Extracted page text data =
=== Begin Enclosure ===
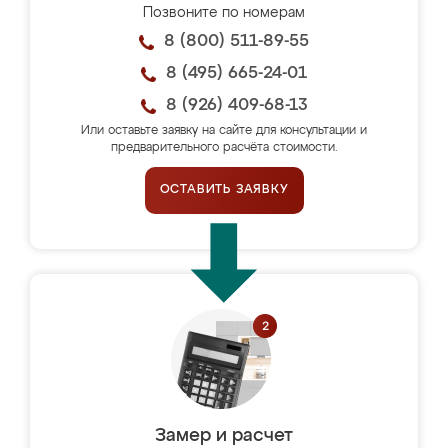
Позвоните по номерам
8 (800) 511-89-55
8 (495) 665-24-01
8 (926) 409-68-13
Или оставьте заявку на сайте для консультации и
предварительного расчёта стоимости.
ОСТАВИТЬ ЗАЯВКУ
Замер и расчет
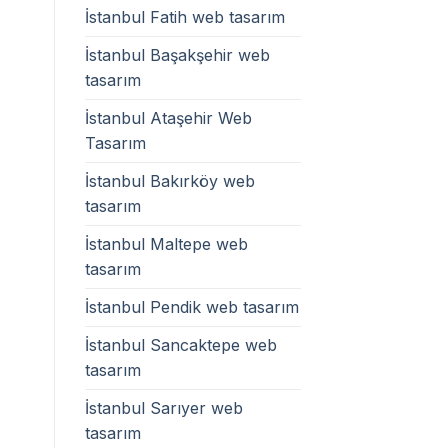
İstanbul Fatih web tasarım
İstanbul Başakşehir web
tasarım
İstanbul Ataşehir Web
Tasarım
İstanbul Bakırköy web
tasarım
İstanbul Maltepe web
tasarım
İstanbul Pendik web tasarım
İstanbul Sancaktepe web
tasarım
İstanbul Sarıyer web
tasarım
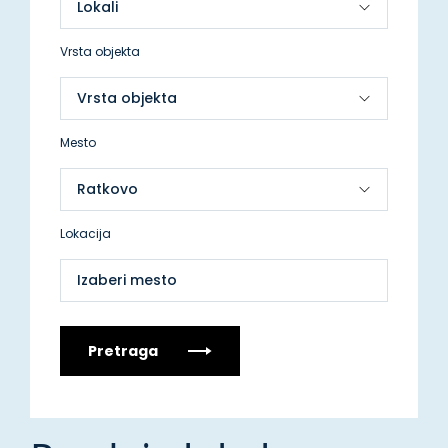
Vrsta objekta
Mesto
Lokacija
Izaberi mesto
Pretraga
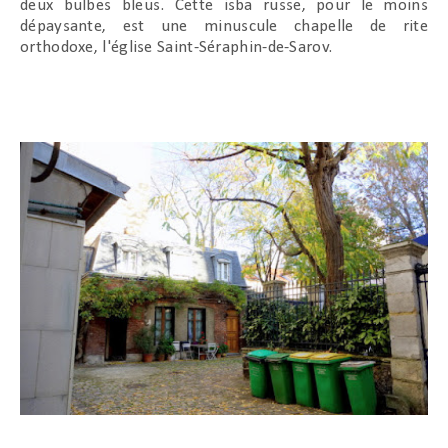
deux bulbes bleus. Cette isba russe, pour le moins
dépaysante, est une minuscule chapelle de rite
orthodoxe, l'église Saint-Séraphin-de-Sarov.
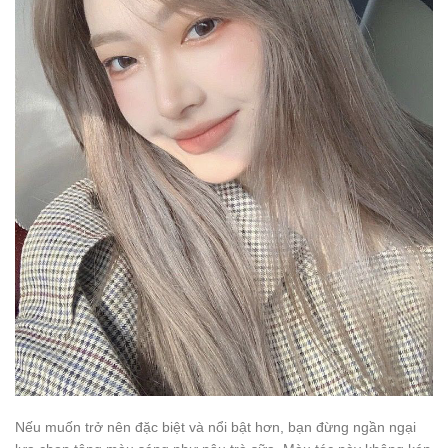
Nếu muốn trở nên đặc biệt và nổi bật hơn, bạn đừng ngần ngại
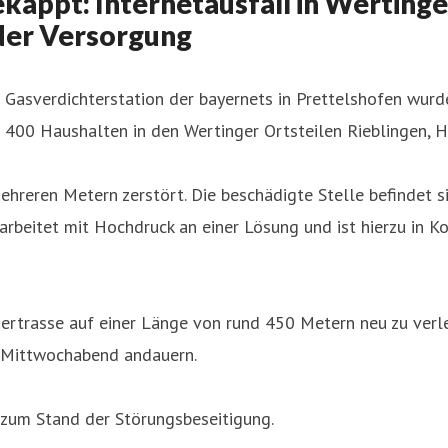
kappt: Internetausfall in Wertinge
der Versorgung
er Gasverdichterstation der bayernets in Prettelshofen w
 400 Haushalten in den Wertinger Ortsteilen Rieblingen, H
reren Metern zerstört. Die beschädigte Stelle befindet si
rbeitet mit Hochdruck an einer Lösung und ist hierzu in K
asertrasse auf einer Länge von rund 450 Metern neu zu ver
s Mittwochabend andauern.
 zum Stand der Störungsbeseitigung.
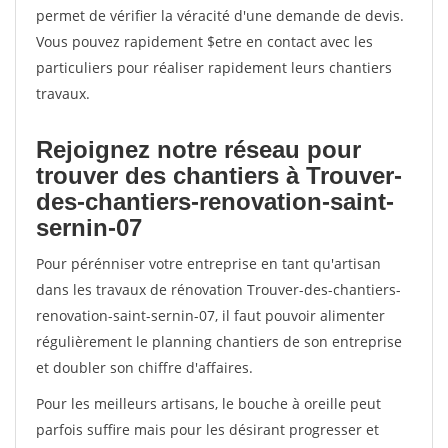
permet de vérifier la véracité d'une demande de devis.
Vous pouvez rapidement $etre en contact avec les
particuliers pour réaliser rapidement leurs chantiers
travaux.
Rejoignez notre réseau pour
trouver des chantiers à Trouver-
des-chantiers-renovation-saint-
sernin-07
Pour pérénniser votre entreprise en tant qu'artisan
dans les travaux de rénovation Trouver-des-chantiers-
renovation-saint-sernin-07, il faut pouvoir alimenter
régulièrement le planning chantiers de son entreprise
et doubler son chiffre d'affaires.
Pour les meilleurs artisans, le bouche à oreille peut
parfois suffire mais pour les désirant progresser et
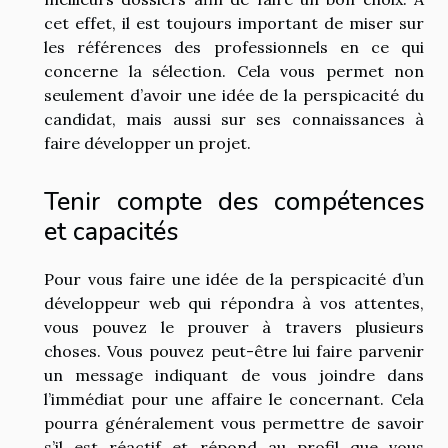
cet effet, il est toujours important de miser sur
les références des professionnels en ce qui
concerne la sélection. Cela vous permet non
seulement d’avoir une idée de la perspicacité du
candidat, mais aussi sur ses connaissances à
faire développer un projet.
Tenir compte des compétences
et capacités
Pour vous faire une idée de la perspicacité d’un
développeur web qui répondra à vos attentes,
vous pouvez le prouver à travers plusieurs
choses. Vous pouvez peut-être lui faire parvenir
un message indiquant de vous joindre dans
l’immédiat pour une affaire le concernant. Cela
pourra généralement vous permettre de savoir
s’il est réactif et répond au profil que vous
=== End Enclosure ===
Instruction = Convert the lines between the line containing "kappt: Internetausfall in Wertinge" and the line containing "zum Stand der Störungsbeseitigung.", inclusive, into a Markdown table with a column named No. for a running number and a column named Line for the text of each line. Leave out any blank lines.

Answer for this exercise =
| No. | Line |
|---|---|
| 1 | kappt: Internetausfall in Wertinge |
| 2 | der Versorgung |
| 3 | er Gasverdichterstation der bayernets in Prettelshofen w |
| 4 |  400 Haushalten in den Wertinger Ortsteilen Rieblingen, H |
| 5 | reren Metern zerstört. Die beschädigte Stelle befindet si |
| 6 | rbeitet mit Hochdruck an einer Lösung und ist hierzu in K |
| 7 | asertrasse auf einer Länge von rund 450 Metern neu zu ver |
| 8 | s Mittwochabend andauern. |
| 9 |  zum Stand der Störungsbeseitigung. |